━━ EXCERPT

9.2 Federal Excise Tax Under Section 4999 of the Code.
(a) Excess Parachute Payment. If any acceleration of vesting pursuant to an Award and any other payment or benefit received or to be received by a Participant would subject the Participant to any excise tax pursuant to Section 4999 of the Code due to the characterization of such acceleration of vesting, payment or benefit as an “excess parachute payment” under Section 280G of the Code, then, provided such election would not subject the Participant to taxation under Section 409A of the Code, the Participant may elect, in his or her sole discretion, to reduce the amount of any acceleration of vesting called for under the Award in order to avoid such characterization.
(b) Determination by Independent Accountants. To aid the Participant in making any election called for under Section 9.2(a), no later than the date of the occurrence of any event that might reasonably be anticipated to result in an “excess parachute payment” to the Participant as described in Section 9.2(a), the Company shall request a determination in writing by independent public accountants selected by the Company (the “Accountants”). As soon as practicable thereafter, the Accountants shall determine and report to the Company and the Participant the amount of such acceleration of vesting, payments and benefits which would produce the greatest after-tax benefit to the Participant. For the purposes of such determination, the Accountants may rely on reasonable, good faith interpretations concerning the application of Sections 280G and 4999 of the Code. The Company and the Participant shall furnish to the Accountants such information and documents as the Accountants may reasonably request in order to make their required determination. The Company shall bear all fees and expenses the Accountants charge in connection with their services contemplated by this Section.
10. TAX WITHHOLDING.
10.1 Tax Withholding in General. The Company shall have the right to deduct from any and all payments made under the Plan, or to require the Participant, through payroll withholding, cash payment or otherwise, to make adequate provision for, the federal, state, local and foreign taxes (including any social insurance tax), if any, required by law to be withheld by the Participating Company Group with respect to an Award or the shares acquired pursuant thereto. The Company shall have no obligation to deliver shares of Stock or to release shares of Stock from an escrow established pursuant to an Award Agreement until the Participating Company Group’s tax withholding obligations have been satisfied by the Participant.

━━━━
━━ MATERIAL PROVIDED

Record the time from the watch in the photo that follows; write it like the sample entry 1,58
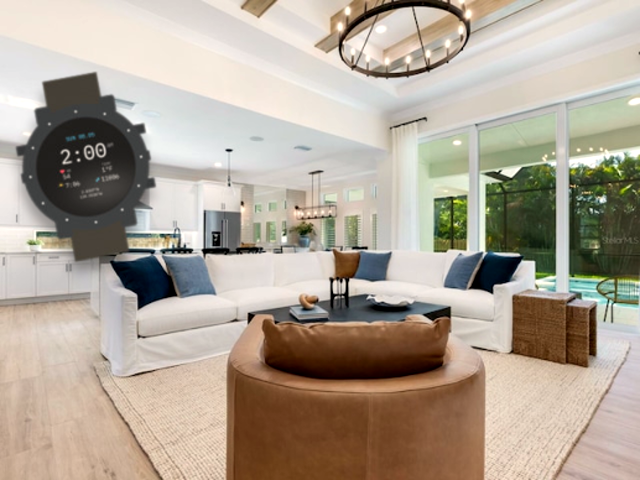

━━━━

▶ **CHALLENGES**:
1 > Copy from the plan's tax provisions the passage from "10.1 Tax Withholding" up to and including "by the Participant.".
2 > Answer these questions using the plan's tax provisions:
(a) Under Section 9.2(a), taxation under which section of the Code must the Participant's election avoid?
(b) Who selects the independent public accountants described in Section 9.2(b)?
(c) According to Section 10.1, what must the Participant satisfy before the Company is obligated to deliver shares of Stock?

▶ **ANSWERS PER TASK**:
1 >
10.1 Tax Withholding in General. The Company shall have the right to deduct from any and all payments made under the Plan, or to require the Participant, through payroll withholding, cash payment or otherwise, to make adequate provision for, the federal, state, local and foreign taxes (including any social insurance tax), if any, required by law to be withheld by the Participating Company Group with respect to an Award or the shares acquired pursuant thereto. The Company shall have no obligation to deliver shares of Stock or to release shares of Stock from an escrow established pursuant to an Award Agreement until the Participating Company Group’s tax withholding obligations have been satisfied by the Participant.

2 >
(a) Section 409A of the Code.
(b) The Company.
(c) The Participating Company Group's tax withholding obligations.